All that happened today, though, was a terrific symposium on disasters and local history--I am no more living on a creek up here than I am moving to a houseboat in the North Atlantic, I can tell you that--and a great excuse for a meandering drive back, camera at hand.

Elementary school and cannon, two things not normally found in such close proximity.

Sign, Center City

Church building, Center City

Honest Abe as a road sign

Motorcycle in tree. No, I have no idea why, or how. Or why.

Roadside car

I have also found Shirley's neighborhood.

Water wheel, Nemo Road

Giant chair art, Nemo Road

Barn, Nemo Road

Doty Center volunteer fire department building

Here's hoping everyone is having an equally splendid weekend. Stay out of creeks, off high ridges, and away from the windward slopes. And watch out for the livestock....

23 January 2010

Bad weather


Scottsbluff, Nebraska

I've missed a few days here for no good reason other than the start of the spring semester. Everyone's back: students, faculty, volunteers, all needing to figure out what is happening and when this spring. More on that tomorrow.

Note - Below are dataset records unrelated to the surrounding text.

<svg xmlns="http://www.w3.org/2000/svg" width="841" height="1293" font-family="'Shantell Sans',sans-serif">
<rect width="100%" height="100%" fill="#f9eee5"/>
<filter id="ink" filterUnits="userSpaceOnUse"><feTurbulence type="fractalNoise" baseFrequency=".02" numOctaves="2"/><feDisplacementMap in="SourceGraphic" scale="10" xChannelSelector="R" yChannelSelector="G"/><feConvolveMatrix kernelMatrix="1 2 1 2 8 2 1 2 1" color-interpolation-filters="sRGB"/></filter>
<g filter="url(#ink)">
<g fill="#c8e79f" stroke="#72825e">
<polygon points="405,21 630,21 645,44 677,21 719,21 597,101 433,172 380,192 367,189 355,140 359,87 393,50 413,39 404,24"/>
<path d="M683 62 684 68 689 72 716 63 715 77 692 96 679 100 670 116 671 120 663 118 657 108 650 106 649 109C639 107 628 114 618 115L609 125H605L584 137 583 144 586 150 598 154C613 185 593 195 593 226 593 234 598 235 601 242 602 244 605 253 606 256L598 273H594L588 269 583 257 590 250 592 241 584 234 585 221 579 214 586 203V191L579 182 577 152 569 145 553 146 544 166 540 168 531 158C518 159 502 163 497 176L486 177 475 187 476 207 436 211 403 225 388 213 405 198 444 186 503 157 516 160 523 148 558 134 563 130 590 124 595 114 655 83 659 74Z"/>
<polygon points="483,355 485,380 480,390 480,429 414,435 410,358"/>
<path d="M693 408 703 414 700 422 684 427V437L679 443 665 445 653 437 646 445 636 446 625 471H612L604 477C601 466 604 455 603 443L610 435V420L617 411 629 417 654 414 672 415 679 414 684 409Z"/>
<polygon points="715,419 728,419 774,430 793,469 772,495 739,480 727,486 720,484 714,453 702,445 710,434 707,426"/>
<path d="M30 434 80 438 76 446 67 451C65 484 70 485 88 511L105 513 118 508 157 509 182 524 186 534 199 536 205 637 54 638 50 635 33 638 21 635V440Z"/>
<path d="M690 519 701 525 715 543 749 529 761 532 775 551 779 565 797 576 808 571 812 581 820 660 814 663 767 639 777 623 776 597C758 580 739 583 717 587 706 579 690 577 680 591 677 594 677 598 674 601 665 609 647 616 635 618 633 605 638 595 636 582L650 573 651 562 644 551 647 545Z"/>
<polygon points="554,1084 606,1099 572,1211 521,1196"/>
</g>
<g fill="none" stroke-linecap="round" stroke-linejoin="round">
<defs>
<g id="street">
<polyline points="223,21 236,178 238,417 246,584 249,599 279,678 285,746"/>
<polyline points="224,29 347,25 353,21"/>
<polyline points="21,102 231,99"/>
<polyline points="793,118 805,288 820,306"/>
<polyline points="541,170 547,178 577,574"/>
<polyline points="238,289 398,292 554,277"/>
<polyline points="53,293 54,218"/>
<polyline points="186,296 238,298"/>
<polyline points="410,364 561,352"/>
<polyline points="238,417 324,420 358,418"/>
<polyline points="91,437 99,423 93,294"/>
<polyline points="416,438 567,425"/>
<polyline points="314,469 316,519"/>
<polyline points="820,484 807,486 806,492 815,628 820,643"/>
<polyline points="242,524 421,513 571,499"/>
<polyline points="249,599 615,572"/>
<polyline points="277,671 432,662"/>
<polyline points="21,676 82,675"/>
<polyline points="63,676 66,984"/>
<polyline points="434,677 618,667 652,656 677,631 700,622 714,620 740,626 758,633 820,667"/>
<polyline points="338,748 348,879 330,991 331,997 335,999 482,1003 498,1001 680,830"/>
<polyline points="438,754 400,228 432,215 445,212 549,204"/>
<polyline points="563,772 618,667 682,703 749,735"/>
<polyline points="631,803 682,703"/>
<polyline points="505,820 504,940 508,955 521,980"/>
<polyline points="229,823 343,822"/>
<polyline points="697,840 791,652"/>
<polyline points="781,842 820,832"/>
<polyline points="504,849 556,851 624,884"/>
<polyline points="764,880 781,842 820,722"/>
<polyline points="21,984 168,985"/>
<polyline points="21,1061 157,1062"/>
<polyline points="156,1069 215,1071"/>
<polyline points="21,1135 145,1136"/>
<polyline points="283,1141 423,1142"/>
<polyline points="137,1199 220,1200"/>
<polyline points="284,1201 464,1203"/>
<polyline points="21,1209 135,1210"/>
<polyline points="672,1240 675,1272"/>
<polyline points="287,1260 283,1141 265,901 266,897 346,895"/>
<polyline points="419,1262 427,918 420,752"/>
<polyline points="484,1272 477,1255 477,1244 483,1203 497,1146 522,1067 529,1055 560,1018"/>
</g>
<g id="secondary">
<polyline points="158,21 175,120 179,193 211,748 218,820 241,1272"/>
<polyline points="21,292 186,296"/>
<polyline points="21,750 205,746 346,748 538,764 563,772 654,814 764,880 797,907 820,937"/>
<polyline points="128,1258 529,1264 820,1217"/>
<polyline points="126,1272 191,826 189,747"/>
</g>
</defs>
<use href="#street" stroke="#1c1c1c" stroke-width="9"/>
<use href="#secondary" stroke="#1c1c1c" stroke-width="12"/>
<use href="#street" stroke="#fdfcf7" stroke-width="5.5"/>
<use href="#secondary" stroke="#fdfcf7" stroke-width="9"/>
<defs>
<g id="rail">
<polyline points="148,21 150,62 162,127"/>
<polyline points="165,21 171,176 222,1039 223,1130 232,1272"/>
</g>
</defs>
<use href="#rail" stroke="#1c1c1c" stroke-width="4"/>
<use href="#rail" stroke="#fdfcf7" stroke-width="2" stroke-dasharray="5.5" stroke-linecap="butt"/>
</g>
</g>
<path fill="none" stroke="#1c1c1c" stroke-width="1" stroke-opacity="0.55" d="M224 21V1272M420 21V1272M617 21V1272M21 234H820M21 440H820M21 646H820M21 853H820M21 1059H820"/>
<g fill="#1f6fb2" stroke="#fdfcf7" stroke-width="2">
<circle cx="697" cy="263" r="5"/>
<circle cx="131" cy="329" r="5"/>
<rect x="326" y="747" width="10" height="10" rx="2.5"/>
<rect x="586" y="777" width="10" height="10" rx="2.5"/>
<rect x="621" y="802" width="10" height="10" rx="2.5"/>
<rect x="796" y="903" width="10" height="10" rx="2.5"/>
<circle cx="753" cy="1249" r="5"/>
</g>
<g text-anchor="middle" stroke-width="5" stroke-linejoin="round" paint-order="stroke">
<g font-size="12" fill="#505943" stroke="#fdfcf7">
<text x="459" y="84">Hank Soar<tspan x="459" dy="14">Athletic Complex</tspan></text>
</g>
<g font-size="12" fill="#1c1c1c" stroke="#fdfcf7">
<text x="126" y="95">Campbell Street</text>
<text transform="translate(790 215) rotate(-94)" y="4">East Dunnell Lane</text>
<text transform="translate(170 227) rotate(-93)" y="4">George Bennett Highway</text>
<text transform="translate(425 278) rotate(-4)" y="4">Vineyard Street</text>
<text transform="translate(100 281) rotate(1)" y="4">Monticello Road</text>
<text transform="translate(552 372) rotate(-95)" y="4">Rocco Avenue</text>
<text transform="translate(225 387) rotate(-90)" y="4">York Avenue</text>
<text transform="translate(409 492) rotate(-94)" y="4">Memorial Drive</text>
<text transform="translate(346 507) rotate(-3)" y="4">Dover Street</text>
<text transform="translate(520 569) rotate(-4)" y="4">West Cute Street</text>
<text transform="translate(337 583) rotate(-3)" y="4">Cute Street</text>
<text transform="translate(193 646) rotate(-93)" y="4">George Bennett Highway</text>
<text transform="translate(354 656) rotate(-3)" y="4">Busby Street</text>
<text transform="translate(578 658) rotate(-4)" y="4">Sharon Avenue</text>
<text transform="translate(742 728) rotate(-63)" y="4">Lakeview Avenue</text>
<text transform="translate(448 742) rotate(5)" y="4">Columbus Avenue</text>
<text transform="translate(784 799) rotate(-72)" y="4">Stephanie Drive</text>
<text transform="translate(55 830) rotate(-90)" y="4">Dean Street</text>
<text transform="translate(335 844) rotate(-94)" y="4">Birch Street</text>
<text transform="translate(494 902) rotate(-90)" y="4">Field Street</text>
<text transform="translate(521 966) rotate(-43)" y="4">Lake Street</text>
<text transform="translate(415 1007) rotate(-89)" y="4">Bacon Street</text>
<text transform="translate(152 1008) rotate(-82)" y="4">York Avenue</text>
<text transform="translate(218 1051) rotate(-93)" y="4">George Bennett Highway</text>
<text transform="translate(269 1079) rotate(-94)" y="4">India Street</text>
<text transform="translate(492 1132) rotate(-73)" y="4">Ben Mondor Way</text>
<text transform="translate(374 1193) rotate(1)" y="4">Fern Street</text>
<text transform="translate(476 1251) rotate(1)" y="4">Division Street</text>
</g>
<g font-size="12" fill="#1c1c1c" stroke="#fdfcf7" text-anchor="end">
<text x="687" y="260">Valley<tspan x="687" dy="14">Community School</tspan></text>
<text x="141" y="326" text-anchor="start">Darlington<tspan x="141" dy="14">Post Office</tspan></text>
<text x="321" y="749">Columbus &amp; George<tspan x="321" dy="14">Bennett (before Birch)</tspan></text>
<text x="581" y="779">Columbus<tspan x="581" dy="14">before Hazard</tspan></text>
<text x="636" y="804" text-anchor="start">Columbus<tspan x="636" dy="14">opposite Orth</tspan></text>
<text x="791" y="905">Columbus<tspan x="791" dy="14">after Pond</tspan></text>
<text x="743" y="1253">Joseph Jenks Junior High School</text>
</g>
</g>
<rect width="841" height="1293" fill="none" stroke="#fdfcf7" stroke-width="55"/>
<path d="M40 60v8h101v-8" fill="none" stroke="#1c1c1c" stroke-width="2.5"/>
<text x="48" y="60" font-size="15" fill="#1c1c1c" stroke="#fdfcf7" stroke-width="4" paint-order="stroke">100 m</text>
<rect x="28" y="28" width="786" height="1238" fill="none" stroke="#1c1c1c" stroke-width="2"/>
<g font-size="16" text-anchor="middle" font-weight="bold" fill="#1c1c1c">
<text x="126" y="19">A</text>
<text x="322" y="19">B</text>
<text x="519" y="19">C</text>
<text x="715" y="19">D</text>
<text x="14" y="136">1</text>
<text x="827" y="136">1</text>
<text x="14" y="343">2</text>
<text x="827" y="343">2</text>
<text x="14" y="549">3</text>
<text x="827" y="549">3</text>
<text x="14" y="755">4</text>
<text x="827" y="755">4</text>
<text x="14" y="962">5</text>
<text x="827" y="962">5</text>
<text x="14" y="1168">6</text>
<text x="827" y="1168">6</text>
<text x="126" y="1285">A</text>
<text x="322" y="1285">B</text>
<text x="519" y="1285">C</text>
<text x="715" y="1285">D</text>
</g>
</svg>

Today we're keeping a wary and puzzled eye on the weather. The forecast for yesterday and the weekend includes, or included, ice, freezing rain, snow, freezing fog, and high winds, in varying amounts around the state, with possible glaciers moving in. OK, ignore that last one. So far we have seen about 10 minutes of light sleet. That's all.

The vagueness of the forecast was enough to make Gene decide to cancel today's scheduled bird club field trip. Driving around in the northern Black Hills means that weather conditions can change completely within a couple of miles, with changes in altitude and microclimate conditions. With forecasts like these, this is a tough call to make. Now the really bad weather is likely to hit tomorrow rather than today, and we have to wonder if we should have gone out after all. We keep telling ourselves that there wouldn't be any self-respecting birds out in view, anyway. That, children, is called self-serving rationalization.



Harrison, Nebraska

My problem is that I actually like bad weather, as long as I do not have to be out in it. Tornado Alley kids all too often turn out this way. We grow up watching some of the most violent and frightening storms that can be thrown at anyone, and wind up either terrified or fascinated, or both. I'm not a tornado chaser, but I do like watching the weather change and marvelling at the swiftness and occasional ferocity of prairie storms. With so much horizon to work from, the weather changes are incredible spectacles. Everything changes in a few heartbeats.



Badlands, South Dakota. Sometimes there is an eerie silence just before the winds roar in.

Before I moved out here two years ago, a colleague who went to school here in this same program reassured me that the winter storms were not all that bad. Really? Thanks, I said, that's good to know. No, he said, what I am saying is that you won't see most of the blizzards until spring.

And he was exactly right.



Spring in Rapid City, 2009. April, to be exact.

So we're not sure what tomorrow will bring--high winds and snow are likely, unless they're not. I am sure that I'll be watching, fascinated, with hot tea close at hand.